*** Data excerpts ***
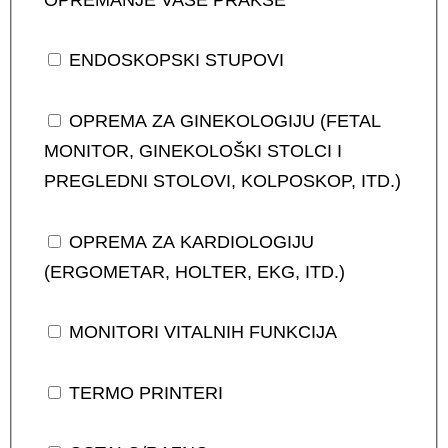
ENDOSKOPSKI STUPOVI
OPREMA ZA GINEKOLOGIJU (FETAL
MONITOR, GINEKOLOŠKI STOLCI I
PREGLEDNI STOLOVI, KOLPOSKOP, ITD.)
OPREMA ZA KARDIOLOGIJU
(ERGOMETAR, HOLTER, EKG, ITD.)
MONITORI VITALNIH FUNKCIJA
TERMO PRINTERI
***
To-do item: Write out every line of text in the listing above character for character, omitting the picture.

Written answer:
ENDOSKOPSKI STUPOVI
OPREMA ZA GINEKOLOGIJU (FETAL
MONITOR, GINEKOLOŠKI STOLCI I
PREGLEDNI STOLOVI, KOLPOSKOP, ITD.)
OPREMA ZA KARDIOLOGIJU
(ERGOMETAR, HOLTER, EKG, ITD.)
MONITORI VITALNIH FUNKCIJA
TERMO PRINTERI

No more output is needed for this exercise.